== Task details ==
Render the text lines from all the entries as one numbered list that runs on across the entries, skipping any blank lines. Leave the pictures out of your answer.

== Page text taken from the entries ==
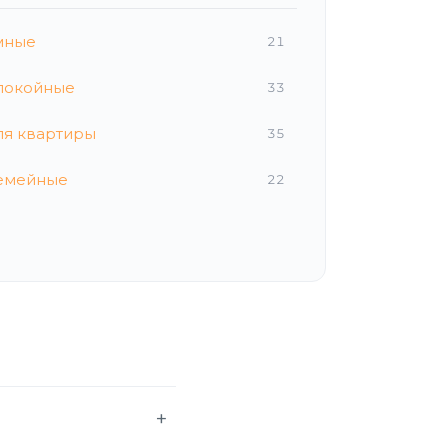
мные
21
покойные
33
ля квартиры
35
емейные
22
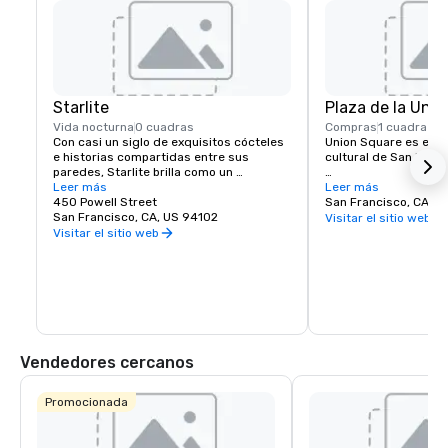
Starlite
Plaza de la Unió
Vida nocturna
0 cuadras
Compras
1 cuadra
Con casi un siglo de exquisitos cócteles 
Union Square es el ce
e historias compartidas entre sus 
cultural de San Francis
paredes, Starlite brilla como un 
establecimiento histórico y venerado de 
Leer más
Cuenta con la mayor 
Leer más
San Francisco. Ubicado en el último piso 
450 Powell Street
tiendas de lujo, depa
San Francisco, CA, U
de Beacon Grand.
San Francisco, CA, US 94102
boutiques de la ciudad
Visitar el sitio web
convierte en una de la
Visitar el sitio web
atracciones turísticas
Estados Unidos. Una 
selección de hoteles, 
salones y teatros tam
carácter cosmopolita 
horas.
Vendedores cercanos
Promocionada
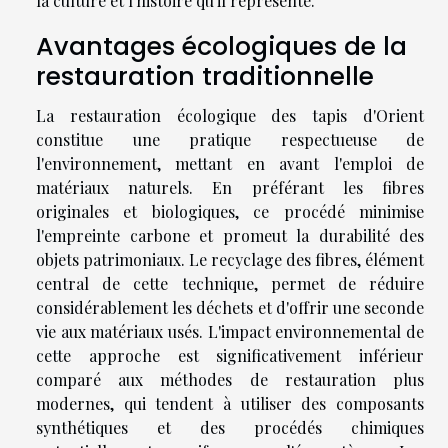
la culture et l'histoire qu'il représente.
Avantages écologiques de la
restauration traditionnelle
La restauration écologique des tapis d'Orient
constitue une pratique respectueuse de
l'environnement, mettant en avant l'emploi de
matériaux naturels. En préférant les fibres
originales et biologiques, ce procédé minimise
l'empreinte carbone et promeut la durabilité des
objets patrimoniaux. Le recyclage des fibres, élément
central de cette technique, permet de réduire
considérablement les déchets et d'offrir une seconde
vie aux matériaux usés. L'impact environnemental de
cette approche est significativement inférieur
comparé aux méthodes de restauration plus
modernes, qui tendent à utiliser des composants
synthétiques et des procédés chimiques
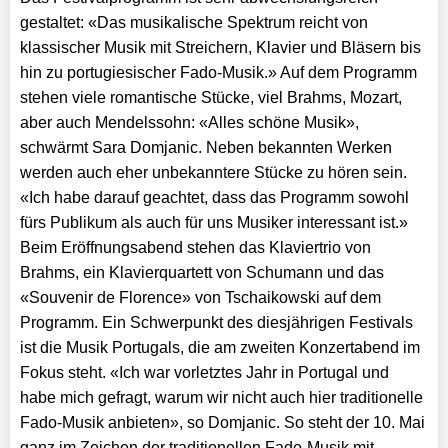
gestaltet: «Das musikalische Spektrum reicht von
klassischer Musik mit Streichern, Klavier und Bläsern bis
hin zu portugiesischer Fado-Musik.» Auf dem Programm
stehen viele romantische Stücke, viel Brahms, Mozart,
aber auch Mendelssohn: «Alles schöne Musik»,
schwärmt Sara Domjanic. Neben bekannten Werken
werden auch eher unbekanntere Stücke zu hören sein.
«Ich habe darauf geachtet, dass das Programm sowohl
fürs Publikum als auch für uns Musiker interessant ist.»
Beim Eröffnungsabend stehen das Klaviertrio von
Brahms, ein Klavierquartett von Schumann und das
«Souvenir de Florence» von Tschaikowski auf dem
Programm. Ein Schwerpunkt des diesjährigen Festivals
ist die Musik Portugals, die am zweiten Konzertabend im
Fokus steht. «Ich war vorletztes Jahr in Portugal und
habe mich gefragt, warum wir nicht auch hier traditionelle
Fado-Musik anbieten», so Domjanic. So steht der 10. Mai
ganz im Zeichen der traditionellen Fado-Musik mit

== Exercise solution ==
1. мные
2. 21
3. покойные
4. 33
5. ля квартиры
6. 35
7. емейные
8. 22
9. Starlite
10. Plaza de la Unió
11. Vida nocturna
12. 0 cuadras
13. Compras
14. 1 cuadra
15. Con casi un siglo de exquisitos cócteles 
16. Union Square es el ce
17. e historias compartidas entre sus 
18. cultural de San Francis
19. paredes, Starlite brilla como un 
20. establecimiento histórico y venerado de 
21. Leer más
22. Cuenta con la mayor 
23. Leer más
24. San Francisco. Ubicado en el último piso 
25. 450 Powell Street
26. tiendas de lujo, depa
27. San Francisco, CA, U
28. de Beacon Grand.
29. San Francisco, CA, US 94102
30. boutiques de la ciudad
31. Visitar el sitio web
32. convierte en una de la
33. Visitar el sitio web
34. atracciones turísticas
35. Estados Unidos. Una 
36. selección de hoteles, 
37. salones y teatros tam
38. carácter cosmopolita 
39. horas.
40. Vendedores cercanos
41. Promocionada
42. la culture et l'histoire qu'il représente.
43. Avantages écologiques de la
44. restauration traditionnelle
45. La restauration écologique des tapis d'Orient
46. constitue une pratique respectueuse de
47. l'environnement, mettant en avant l'emploi de
48. matériaux naturels. En préférant les fibres
49. originales et biologiques, ce procédé minimise
50. l'empreinte carbone et promeut la durabilité des
51. objets patrimoniaux. Le recyclage des fibres, élément
52. central de cette technique, permet de réduire
53. considérablement les déchets et d'offrir une seconde
54. vie aux matériaux usés. L'impact environnemental de
55. cette approche est significativement inférieur
56. comparé aux méthodes de restauration plus
57. modernes, qui tendent à utiliser des composants
58. synthétiques et des procédés chimiques
59. gestaltet: «Das musikalische Spektrum reicht von
60. klassischer Musik mit Streichern, Klavier und Bläsern bis
61. hin zu portugiesischer Fado-Musik.» Auf dem Programm
62. stehen viele romantische Stücke, viel Brahms, Mozart,
63. aber auch Mendelssohn: «Alles schöne Musik»,
64. schwärmt Sara Domjanic. Neben bekannten Werken
65. werden auch eher unbekanntere Stücke zu hören sein.
66. «Ich habe darauf geachtet, dass das Programm sowohl
67. fürs Publikum als auch für uns Musiker interessant ist.»
68. Beim Eröffnungsabend stehen das Klaviertrio von
69. Brahms, ein Klavierquartett von Schumann und das
70. «Souvenir de Florence» von Tschaikowski auf dem
71. Programm. Ein Schwerpunkt des diesjährigen Festivals
72. ist die Musik Portugals, die am zweiten Konzertabend im
73. Fokus steht. «Ich war vorletztes Jahr in Portugal und
74. habe mich gefragt, warum wir nicht auch hier traditionelle
75. Fado-Musik anbieten», so Domjanic. So steht der 10. Mai
76. ganz im Zeichen der traditionellen Fado-Musik mit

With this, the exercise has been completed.